Work to be completed
Without any of the pictures, set down the data below exactly.

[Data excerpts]
= Beginning of Section =
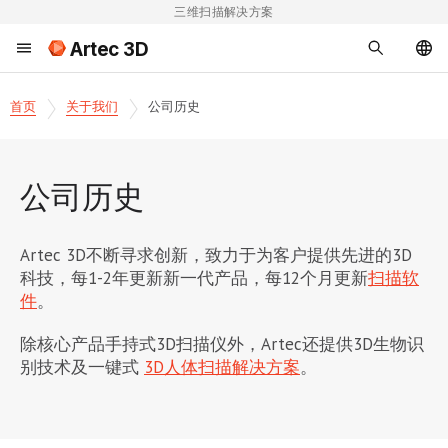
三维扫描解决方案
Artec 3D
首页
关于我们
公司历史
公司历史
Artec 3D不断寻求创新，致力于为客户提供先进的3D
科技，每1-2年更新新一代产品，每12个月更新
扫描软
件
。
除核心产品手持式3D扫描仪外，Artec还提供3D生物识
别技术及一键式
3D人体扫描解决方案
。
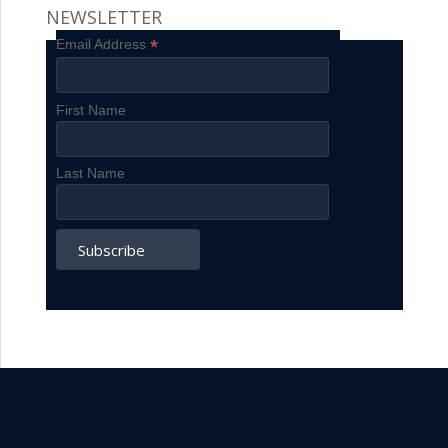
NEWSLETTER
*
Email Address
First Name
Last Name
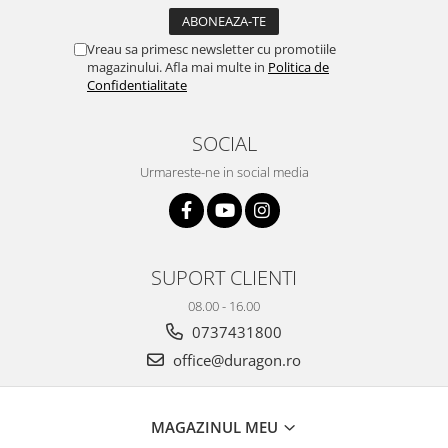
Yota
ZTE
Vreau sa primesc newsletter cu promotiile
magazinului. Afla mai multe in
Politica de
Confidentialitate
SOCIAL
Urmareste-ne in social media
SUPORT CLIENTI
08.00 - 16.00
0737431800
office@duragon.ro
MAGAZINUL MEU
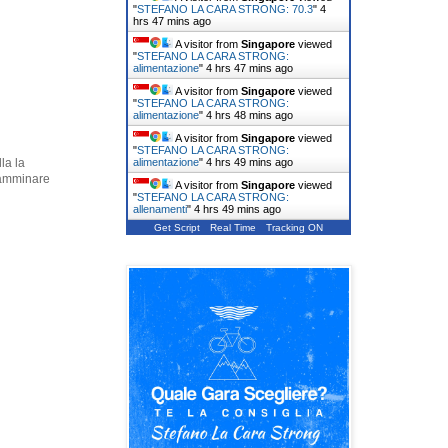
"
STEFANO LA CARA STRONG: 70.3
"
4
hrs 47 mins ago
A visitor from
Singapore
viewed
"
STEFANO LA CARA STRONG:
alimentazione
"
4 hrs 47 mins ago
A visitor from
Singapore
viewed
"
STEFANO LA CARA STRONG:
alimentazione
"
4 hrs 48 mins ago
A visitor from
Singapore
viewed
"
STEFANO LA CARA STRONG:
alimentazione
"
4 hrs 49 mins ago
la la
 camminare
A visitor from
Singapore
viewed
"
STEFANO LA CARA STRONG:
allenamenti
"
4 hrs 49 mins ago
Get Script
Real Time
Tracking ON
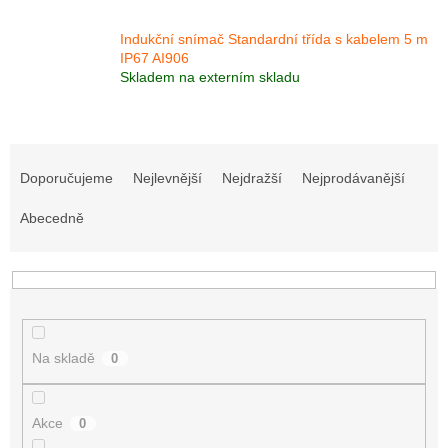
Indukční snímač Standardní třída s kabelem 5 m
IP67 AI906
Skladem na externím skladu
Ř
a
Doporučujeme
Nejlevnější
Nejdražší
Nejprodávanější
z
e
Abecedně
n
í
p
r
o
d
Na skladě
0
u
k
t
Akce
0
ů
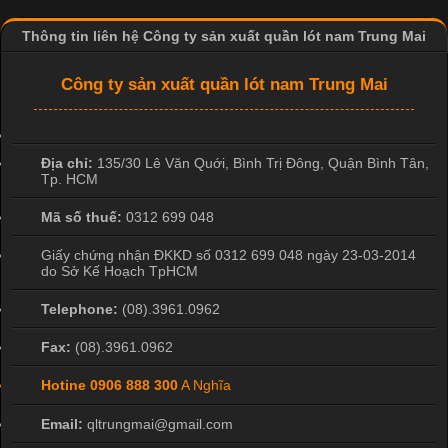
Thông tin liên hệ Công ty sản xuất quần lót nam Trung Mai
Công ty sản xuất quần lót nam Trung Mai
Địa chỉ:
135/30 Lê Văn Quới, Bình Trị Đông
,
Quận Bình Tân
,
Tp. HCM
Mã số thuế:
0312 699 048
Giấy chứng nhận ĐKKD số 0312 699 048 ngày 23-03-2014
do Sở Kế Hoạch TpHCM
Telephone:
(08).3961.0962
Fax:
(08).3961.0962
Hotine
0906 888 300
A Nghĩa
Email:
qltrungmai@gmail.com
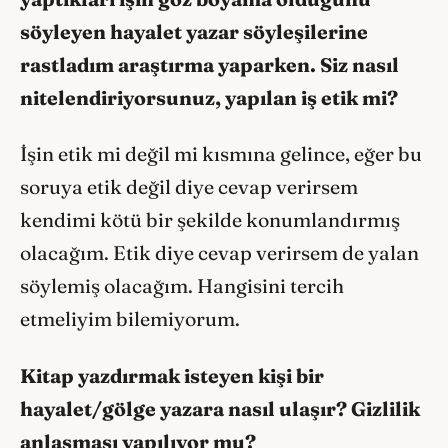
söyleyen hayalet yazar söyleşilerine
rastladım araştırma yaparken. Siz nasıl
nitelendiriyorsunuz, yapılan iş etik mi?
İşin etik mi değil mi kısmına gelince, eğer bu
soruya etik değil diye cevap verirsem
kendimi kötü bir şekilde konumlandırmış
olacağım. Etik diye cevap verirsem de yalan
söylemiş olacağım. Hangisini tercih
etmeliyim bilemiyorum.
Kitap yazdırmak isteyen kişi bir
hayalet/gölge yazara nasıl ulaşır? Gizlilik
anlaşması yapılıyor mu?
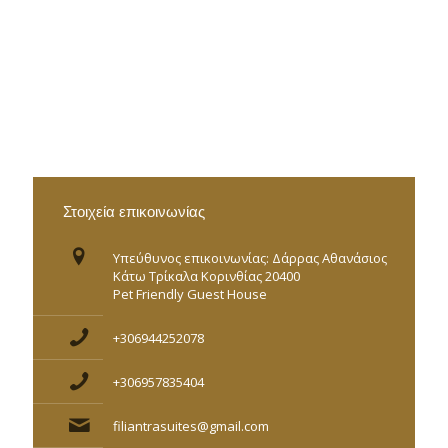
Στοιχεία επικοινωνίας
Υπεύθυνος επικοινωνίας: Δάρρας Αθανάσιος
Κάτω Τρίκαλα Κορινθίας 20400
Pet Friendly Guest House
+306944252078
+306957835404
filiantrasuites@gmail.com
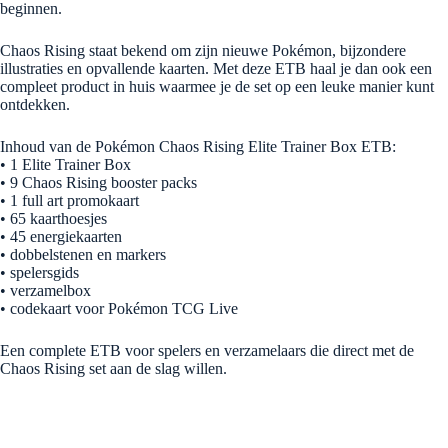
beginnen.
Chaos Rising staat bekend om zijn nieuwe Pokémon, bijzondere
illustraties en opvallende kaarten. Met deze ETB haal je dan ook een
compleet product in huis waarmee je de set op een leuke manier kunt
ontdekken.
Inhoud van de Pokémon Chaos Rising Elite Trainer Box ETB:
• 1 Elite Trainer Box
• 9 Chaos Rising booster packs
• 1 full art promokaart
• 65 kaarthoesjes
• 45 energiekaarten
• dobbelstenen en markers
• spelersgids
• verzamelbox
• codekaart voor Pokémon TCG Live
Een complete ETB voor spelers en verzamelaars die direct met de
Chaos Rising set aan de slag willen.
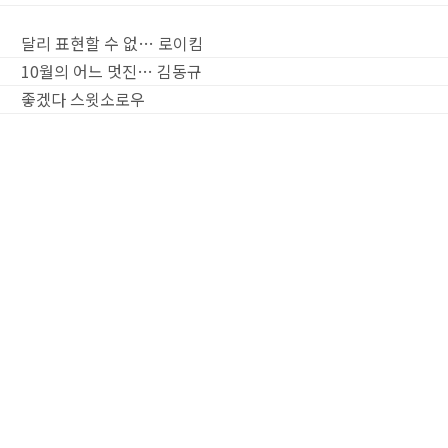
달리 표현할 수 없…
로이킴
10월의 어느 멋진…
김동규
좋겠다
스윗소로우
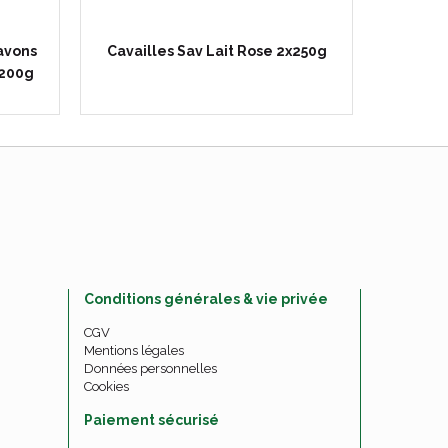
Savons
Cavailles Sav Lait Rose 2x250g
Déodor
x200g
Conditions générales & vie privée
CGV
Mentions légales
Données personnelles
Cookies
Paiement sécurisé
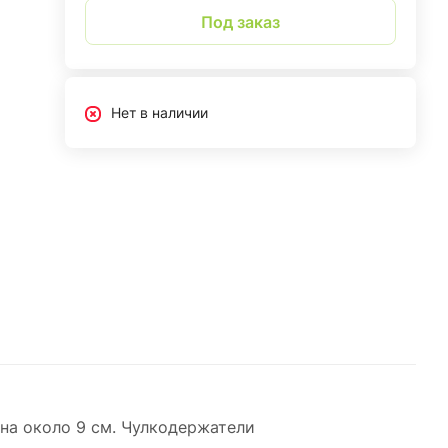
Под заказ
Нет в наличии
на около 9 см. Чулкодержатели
= End of Section =
Response to this task
三维扫描解决方案
Artec 3D
首页
关于我们
公司历史
公司历史
Artec 3D不断寻求创新，致力于为客户提供先进的3D
科技，每1-2年更新新一代产品，每12个月更新
扫描软
件
。
除核心产品手持式3D扫描仪外，Artec还提供3D生物识
别技术及一键式
3D人体扫描解决方案
。
NEWSLETTER
*
Email Address
First Name
Last Name
Yota
ZTE
Vreau sa primesc newsletter cu promotiile
magazinului. Afla mai multe in
Politica de
Confidentialitate
SOCIAL
Urmareste-ne in social media
SUPORT CLIENTI
08.00 - 16.00
0737431800
office@duragon.ro
MAGAZINUL MEU
"
STEFANO LA CARA STRONG: 70.3
"
4
hrs 47 mins ago
A visitor from
Singapore
viewed
"
STEFANO LA CARA STRONG:
alimentazione
"
4 hrs 47 mins ago
A visitor from
Singapore
viewed
"
STEFANO LA CARA STRONG:
alimentazione
"
4 hrs 48 mins ago
A visitor from
Singapore
viewed
"
STEFANO LA CARA STRONG:
alimentazione
"
4 hrs 49 mins ago
la la
 camminare
A visitor from
Singapore
viewed
"
STEFANO LA CARA STRONG:
allenamenti
"
4 hrs 49 mins ago
Get Script
Real Time
Tracking ON
Indukční snímač Standardní třída s kabelem 5 m
IP67 AI906
Skladem na externím skladu
Ř
a
Doporučujeme
Nejlevnější
Nejdražší
Nejprodávanější
z
e
Abecedně
n
í
p
r
o
d
Na skladě
0
u
k
t
Akce
0
ů
Thông tin liên hệ Công ty sản xuất quần lót nam Trung Mai
Công ty sản xuất quần lót nam Trung Mai
Địa chỉ:
135/30 Lê Văn Quới, Bình Trị Đông
,
Quận Bình Tân
,
Tp. HCM
Mã số thuế:
0312 699 048
Giấy chứng nhận ĐKKD số 0312 699 048 ngày 23-03-2014
do Sở Kế Hoạch TpHCM
Telephone:
(08).3961.0962
Fax:
(08).3961.0962
Hotine
0906 888 300
A Nghĩa
Email:
qltrungmai@gmail.com
söyleyen hayalet yazar söyleşilerine
rastladım araştırma yaparken. Siz nasıl
nitelendiriyorsunuz, yapılan iş etik mi?
İşin etik mi değil mi kısmına gelince, eğer bu
soruya etik değil diye cevap verirsem
kendimi kötü bir şekilde konumlandırmış
olacağım. Etik diye cevap verirsem de yalan
söylemiş olacağım. Hangisini tercih
etmeliyim bilemiyorum.
Kitap yazdırmak isteyen kişi bir
hayalet/gölge yazara nasıl ulaşır? Gizlilik
anlaşması yapılıyor mu?
Στοιχεία επικοινωνίας
Υπεύθυνος επικοινωνίας: Δάρρας Αθανάσιος
Κάτω Τρίκαλα Κορινθίας 20400
Pet Friendly Guest House
+306944252078
+306957835404
filiantrasuites@gmail.com
beginnen.
Chaos Rising staat bekend om zijn nieuwe Pokémon, bijzondere
illustraties en opvallende kaarten. Met deze ETB haal je dan ook een
compleet product in huis waarmee je de set op een leuke manier kunt
ontdekken.
Inhoud van de Pokémon Chaos Rising Elite Trainer Box ETB:
• 1 Elite Trainer Box
• 9 Chaos Rising booster packs
• 1 full art promokaart
• 65 kaarthoesjes
• 45 energiekaarten
• dobbelstenen en markers
• spelersgids
• verzamelbox
• codekaart voor Pokémon TCG Live
Een complete ETB voor spelers en verzamelaars die direct met de
Chaos Rising set aan de slag willen.
달리 표현할 수 없…
로이킴
10월의 어느 멋진…
김동규
좋겠다
스윗소로우
Savons
Cavailles Sav Lait Rose 2x250g
Déodor
x200g
Conditions générales & vie privée
CGV
Mentions légales
Données personnelles
Cookies
Paiement sécurisé
Под заказ
Нет в наличии
на около 9 см. Чулкодержатели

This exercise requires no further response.